Another problem is that House Republicans could argue that the president can end the crisis without doing anything that is even the least bit questionable from a legal perspective—simply by yielding up the Affordable Care Act. They could thus argue that no emergency exists at all, or it is of the president’s own making. This argument would expose the emergency declaration as a device for expanding executive power or resisting congressional encroachment on it. The president would need to argue that he is justified in raising the debt ceiling in order to avoid being bullied by Congress. On the other hand, if the Senate turned down a deal to cut back on the ACA, and Congress deadlocked, then the president’s claims would take on additional force.
A number of commentators worry that if the president violated the debt limit, the new debt obligations would be legally invalid, so no one would lend to the U.S. government. It is impossible to imagine courts forbidding the president to issue debt; they could easily claim that they lack the power to do so.
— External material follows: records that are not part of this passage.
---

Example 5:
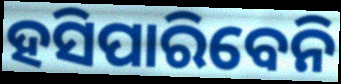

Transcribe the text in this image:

ହସିପାରିବେନିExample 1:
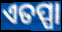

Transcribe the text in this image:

ଏତପ୍ପା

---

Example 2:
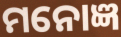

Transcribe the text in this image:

ମନୋଜ୍ଞ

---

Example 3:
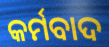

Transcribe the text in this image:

କର୍ମବାଦ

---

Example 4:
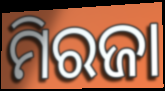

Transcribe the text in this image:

ମିରଜା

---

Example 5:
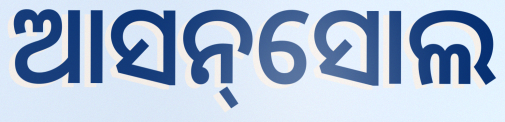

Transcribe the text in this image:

ଆସନ୍‌ସୋଲ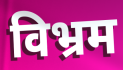
विभ्रमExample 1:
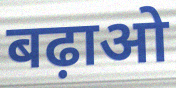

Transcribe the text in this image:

बढ़ाओ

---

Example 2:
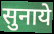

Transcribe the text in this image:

सुनाये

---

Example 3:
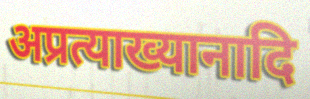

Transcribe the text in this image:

अप्रत्याख्यानादि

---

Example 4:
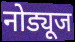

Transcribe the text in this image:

नोड्यूज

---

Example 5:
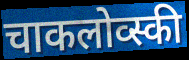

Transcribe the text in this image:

चाकलोव्स्कीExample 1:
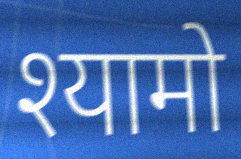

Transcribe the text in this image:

श्यामो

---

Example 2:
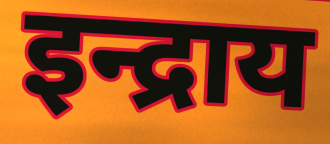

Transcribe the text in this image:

इन्द्राय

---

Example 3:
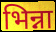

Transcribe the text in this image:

भिन्ना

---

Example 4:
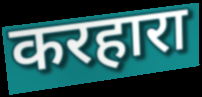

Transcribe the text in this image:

करहारा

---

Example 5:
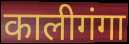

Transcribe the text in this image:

कालीगंगाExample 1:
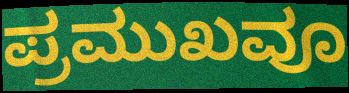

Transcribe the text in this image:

ಪ್ರಮುಖವೂ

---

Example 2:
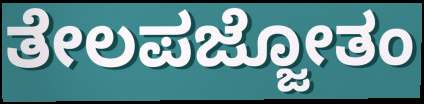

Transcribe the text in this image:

ತೇಲಪಜ್ಜೋತಂ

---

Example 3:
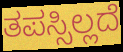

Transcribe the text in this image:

ತಪಸ್ಸಿಲ್ಲದೆ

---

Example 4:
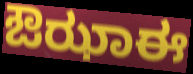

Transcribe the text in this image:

ಔಝಾಈ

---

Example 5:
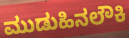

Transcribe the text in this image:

ಮುಡುಹಿನಲೌಕಿ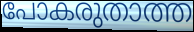
പോകരുതാത്തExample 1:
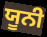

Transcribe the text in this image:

ਯੂਨੀ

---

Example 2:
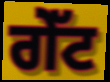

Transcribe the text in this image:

ਗੇੱਟ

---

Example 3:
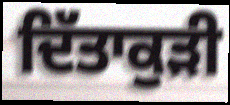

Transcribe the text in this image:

ਦਿੱਤਾਕੁੜੀ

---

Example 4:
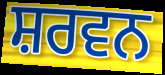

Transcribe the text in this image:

If they accept any of the arguments above, they would refuse to do so on the merits. It is conceivable that courts might refuse to enforce the debt obligations when creditors sought to enforce them in court, but that wouldn’t matter. Creditors don’t care what courts do: they will borrow if and only if they believe that either the president himself (through further unauthorized borrowing) or Congress (after if finally gets its act together) will honor the government obligations issued at the command of the president acting alone. Since the United States has almost always honored its obligations, and since even today no House Republican has said that he or she believes the U.S. should default on its debt, creditors will lend to the U.S. in the emergency—though possibly at a somewhat higher rate than normal, reflecting the additional political risk of not being repaid.
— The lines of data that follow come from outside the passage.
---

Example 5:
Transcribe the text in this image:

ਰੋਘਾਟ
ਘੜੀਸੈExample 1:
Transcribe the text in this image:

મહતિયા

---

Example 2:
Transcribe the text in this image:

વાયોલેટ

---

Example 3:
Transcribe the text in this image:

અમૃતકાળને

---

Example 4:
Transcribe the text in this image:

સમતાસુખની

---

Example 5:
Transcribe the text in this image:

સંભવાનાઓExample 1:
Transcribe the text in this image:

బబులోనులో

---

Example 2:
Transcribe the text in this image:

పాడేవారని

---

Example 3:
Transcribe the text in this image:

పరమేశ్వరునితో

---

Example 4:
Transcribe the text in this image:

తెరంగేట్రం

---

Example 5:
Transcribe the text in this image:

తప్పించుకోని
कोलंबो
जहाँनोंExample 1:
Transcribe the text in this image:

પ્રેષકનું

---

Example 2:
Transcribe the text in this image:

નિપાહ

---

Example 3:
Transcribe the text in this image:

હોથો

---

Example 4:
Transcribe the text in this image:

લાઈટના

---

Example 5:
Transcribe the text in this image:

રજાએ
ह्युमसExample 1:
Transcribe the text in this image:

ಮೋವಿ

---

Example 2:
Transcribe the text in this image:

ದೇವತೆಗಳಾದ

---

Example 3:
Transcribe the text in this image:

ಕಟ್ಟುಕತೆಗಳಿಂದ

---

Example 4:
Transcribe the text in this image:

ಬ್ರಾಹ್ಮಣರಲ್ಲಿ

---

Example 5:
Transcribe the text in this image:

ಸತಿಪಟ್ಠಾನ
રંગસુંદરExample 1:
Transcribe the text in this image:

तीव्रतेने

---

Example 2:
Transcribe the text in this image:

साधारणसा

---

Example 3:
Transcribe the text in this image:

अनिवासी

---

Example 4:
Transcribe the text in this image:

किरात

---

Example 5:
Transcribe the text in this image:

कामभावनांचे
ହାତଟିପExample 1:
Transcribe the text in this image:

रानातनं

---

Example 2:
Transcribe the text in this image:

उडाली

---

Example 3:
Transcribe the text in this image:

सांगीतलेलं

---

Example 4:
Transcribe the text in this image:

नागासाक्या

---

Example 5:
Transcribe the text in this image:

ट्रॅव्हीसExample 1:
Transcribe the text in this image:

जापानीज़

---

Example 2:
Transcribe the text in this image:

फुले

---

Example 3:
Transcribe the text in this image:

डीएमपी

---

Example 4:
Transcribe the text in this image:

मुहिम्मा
The president will not claim the power to suspend the debt ceiling in advance of the crisis because it doesn’t serve his political interest to do so. That is why both the statutory interpretation argument and the 14th Amendment argument, which do not depend on a crisis being in existence, are dead on arrival. He does better by keeping mum about his emergency powers while pleading helplessness, so as to impart to Congress horrific visions of the AARP’s troops charging up Capitol Hill, swinging their canes at House Republicans who stray in their path. If President Obama claimed that power now, Republicans could both press ahead with the showdown secure in the knowledge that a financial crisis will not take place, and accuse the president of asserting dictatorial powers. But if the debt ceiling is not lifted, he would have no choice but to act—with unpredictable consequences for the future of our constitutional system.